Using the information:
1) List every shelf that the text on ManiShelf below names as a place to put a title.
2) For each statement, say yes or no as to whether the text on ManiShelf below supports it, and quote the deciding words.
(a) ManiShelf stores the chapters and pages of each title.
(b) The original batoto.net closed in January 2018 because of founder burnout.
(c) Using ManiShelf requires creating an account.
3) Answer these questions from the text on ManiShelf below.
(a) Which publishers does it name as licensing older series?
(b) Where was the reading record kept for years before ManiShelf?
(c) Who led the January 2026 action that shut down bato.to?

Text section:
☆ ☆ ☆ ☆ ☆

The one thing I can still keep
I cannot preserve the material itself. Neither can you. Preservation of the underlying files is a policy problem, and until someone solves it, the reader’s only sensible moves are to buy out-of-print volumes when they appear used, to support the publishers that do license older series (J-Novel Club, Seven Seas, Denpa), and to write directly to publishers when a series you care about has stopped in the middle.
What I can preserve is the record of what I read. Not the text. The memory. Which titles mattered, where I left off, what I was thinking when I read them.
For years I kept that record in a spreadsheet. I hated it. Columns that never fit the question I was asking. Sorting that broke whatever I’d tagged. Adding a chapter meant finding the right row. Looking for a title six months later was a small, recurring punishment.
Eventually the spreadsheet was inconvenient enough that I built my own solution. That’s what ManiShelf is — a small Mac app for the catalog, not the content. It doesn’t store chapters or pages. It stores a card for each title: description, characters, your own notes, your score, and the shelf you’ve put it on: backlog, currently reading, up next, finished, or any category you want to make. The data lives on your machine. If a platform disappears — legal, illegal, or somewhere in between — your shelf is still there, because it was never on the platform to begin with. No accounts, no cloud sync, no tracking. If you’d like to take a look, the app lives at oitoana.dev/manishelf.
It doesn’t bring back the manga that closed. It makes sure the next time a site dies, you still know what you were reading there, and what it meant to you.
Common questions
Did Batoto actually shut down? Yes, twice, as two different sites. The original batoto.net, founded by an operator called Grumpy, closed voluntarily in January 2018 because of founder burnout. A different site named bato.to, founded in 2014 by an unrelated operator, was shut down in a coordinated January 2026 law-enforcement action led by CODA and Kakao Entertainment.

☆ ☆ ☆ ☆ ☆

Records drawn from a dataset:
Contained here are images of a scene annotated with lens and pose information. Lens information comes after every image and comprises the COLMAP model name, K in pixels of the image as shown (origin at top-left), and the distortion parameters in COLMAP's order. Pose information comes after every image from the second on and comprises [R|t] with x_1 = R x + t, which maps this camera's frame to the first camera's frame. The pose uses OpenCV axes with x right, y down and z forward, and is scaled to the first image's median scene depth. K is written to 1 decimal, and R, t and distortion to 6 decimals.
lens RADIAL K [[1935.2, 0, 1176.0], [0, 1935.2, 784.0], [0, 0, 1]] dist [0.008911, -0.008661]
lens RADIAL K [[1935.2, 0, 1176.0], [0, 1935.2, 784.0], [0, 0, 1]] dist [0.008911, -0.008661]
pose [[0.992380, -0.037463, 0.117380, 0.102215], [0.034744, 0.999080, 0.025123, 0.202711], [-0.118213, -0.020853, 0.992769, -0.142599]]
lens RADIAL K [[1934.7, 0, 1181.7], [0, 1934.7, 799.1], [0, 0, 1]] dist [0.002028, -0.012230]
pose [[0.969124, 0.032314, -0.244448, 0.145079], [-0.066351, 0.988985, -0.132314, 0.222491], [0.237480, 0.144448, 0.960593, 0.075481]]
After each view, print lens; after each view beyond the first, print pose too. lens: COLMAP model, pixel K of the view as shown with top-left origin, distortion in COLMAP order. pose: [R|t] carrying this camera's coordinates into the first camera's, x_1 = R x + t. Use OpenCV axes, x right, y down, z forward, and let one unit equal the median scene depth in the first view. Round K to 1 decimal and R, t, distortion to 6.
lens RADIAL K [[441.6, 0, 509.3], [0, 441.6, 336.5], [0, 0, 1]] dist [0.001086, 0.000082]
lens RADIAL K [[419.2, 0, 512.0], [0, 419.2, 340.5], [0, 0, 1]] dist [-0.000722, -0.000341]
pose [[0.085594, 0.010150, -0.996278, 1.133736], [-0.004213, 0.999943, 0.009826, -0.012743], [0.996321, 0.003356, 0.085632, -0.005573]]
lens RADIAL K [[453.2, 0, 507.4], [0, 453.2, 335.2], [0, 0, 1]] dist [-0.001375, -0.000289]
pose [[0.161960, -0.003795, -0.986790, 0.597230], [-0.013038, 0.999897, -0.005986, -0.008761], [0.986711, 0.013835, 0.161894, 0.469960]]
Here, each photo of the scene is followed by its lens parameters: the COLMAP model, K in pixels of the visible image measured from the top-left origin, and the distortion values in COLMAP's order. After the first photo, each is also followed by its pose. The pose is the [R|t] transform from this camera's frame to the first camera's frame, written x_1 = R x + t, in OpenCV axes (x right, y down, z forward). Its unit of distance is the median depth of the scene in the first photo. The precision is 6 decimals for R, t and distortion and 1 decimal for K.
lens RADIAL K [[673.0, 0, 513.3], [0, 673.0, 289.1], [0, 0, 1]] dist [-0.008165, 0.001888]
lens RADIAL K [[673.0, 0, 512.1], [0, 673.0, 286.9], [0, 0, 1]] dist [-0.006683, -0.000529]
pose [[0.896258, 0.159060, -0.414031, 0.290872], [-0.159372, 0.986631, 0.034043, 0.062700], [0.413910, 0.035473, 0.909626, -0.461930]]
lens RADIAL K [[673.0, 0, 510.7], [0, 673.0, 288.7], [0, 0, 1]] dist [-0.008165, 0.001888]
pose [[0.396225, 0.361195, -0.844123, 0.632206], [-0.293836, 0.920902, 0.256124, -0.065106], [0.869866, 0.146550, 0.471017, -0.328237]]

☆ ☆ ☆ ☆ ☆

Results for each task:
1) backlog, currently reading, up next, finished

2)
(a) No: "It doesn’t store chapters or pages."
(b) Yes: "closed voluntarily in January 2018 because of founder burnout"
(c) No: "No accounts, no cloud sync, no tracking."

3)
(a) J-Novel Club, Seven Seas and Denpa
(b) In a spreadsheet
(c) CODA and Kakao Entertainment